As a hotter sauce for steak, or as a mixer with an existing steak sauce, you’re starting to really see the benefits of Crystal’s thin consistency come out, and it makes a great alternative to a traditional steak au poivre if you’re not big on creamier sauces.
But probably where the Crystal thinness comes into its own is as an ingredient to turn up the sharp heat in unexpected dishes. We appreciate this might sound mad, but on fried rice (or even cooked into the dish), it can give you a whole different vibe from standard soy sauce.
Added into a pasta sauce, it can take you into diablo territory without hours of pepper cutting and simmering.
So while it’s not the world’s best wing sauce, and crispy fried chicken will look a little sad with Crystal dripping off it and running down your arm, there are places where those thicker sauces would only bring clagginess, and in those places, Crystal’s an easy go-to.
- Not very hot, so it lends itself to dishes for more people than simply chili fiends
- Louisiana style, so it leads with vinegar
- Higher aged cayenne pepper note delivers a heat slope, but never threatens to burn
How To Use It
- Nachos and eggs will take it well
- A robust, hotter, steak sauce
- Great as an ingredient to turn up the heat in rice and pasta dishes
Scoville, spice, and flavor
The cayenne peppers in Crystal hot sauce traditionally announce their presence to a wincing world with a Scoville rating of between 30-50,000 heat units – which is enough to wake up at least the walking dead.
But crucially, both the aging process and the balancing with distilled vinegar, not to mention the mixing and stripping out of the seeds and pulp give Crystal hot sauce a much more approachable smile of around 204,000 Scoville heat units.

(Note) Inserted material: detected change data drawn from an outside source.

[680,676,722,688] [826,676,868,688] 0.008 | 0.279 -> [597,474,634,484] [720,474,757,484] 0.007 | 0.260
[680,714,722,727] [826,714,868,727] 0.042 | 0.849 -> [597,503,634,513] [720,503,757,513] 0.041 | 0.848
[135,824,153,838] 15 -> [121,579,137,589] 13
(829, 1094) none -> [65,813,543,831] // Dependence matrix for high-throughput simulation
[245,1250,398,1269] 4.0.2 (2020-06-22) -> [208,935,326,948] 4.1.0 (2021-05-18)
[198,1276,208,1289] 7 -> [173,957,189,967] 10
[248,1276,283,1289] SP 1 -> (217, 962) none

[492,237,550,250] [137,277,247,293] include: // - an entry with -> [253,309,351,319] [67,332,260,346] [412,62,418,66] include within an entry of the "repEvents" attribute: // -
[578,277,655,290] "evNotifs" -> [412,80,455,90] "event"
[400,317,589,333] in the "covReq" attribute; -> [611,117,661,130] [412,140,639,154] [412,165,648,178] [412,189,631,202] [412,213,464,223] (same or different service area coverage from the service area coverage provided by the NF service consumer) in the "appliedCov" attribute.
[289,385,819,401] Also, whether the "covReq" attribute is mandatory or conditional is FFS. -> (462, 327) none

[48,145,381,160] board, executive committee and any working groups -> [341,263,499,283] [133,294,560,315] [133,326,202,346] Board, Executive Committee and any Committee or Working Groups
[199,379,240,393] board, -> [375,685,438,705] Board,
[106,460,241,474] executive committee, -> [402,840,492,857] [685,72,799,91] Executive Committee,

That’s around the milder end of a medium jalapeno. It’s not about to blow your socks off. It may just possibly curl your toes.
Where to get Crystal hot sauce
With its vast distribution network, Crystal is probably available in even smaller grocery stores in even smaller towns. But if you want to go Crystal-crazy, then Amazon is your friend – it’ll sell you a full gallon of Crystal hot sauce and deliver it to your door, so you’re set for hot sauce fun for quite some time.
Crystal hot sauce consistency
If we’re being strictly factual, the consistency of Crystal hot sauce is closer to what a Louisiana-style hot sauce should be than many of Crystal’s biggest competitors on the market.
It’s made of only three ingredients – cayenne pepper, vinegar, and salt. Those are all flavorings, not thickenings, and Crystal lets its hot sauce stand or fall on the basis of those flavors.
That means it has a consistency like water with attitude, flowing fast, free, and at least moderately fiery in a world where thicker sauces are frequently preferred. It’s thin, and it's unapologetic about that.
Either you get on board or you don’t – Baumer will still ship 3 million gallons a year of Crystal hot sauce out the door, and you’ll miss out on the uses to which you can put a thin hot sauce.
Is Crystal hot sauce worth buying?
If all you ever use a hot sauce for is that thick, unctuous coating to cut through fried food, or that glistening puddle to dip your food into, then you might well question what Crystal is bringing to your hot sauce party.
If you’re prepared to use it in different ways to the thicker sauces, get a little creative, and reap the benefits of that harder-than-average cayenne hit, you can have yourself a Crystal ball with the sauce from New Orleans.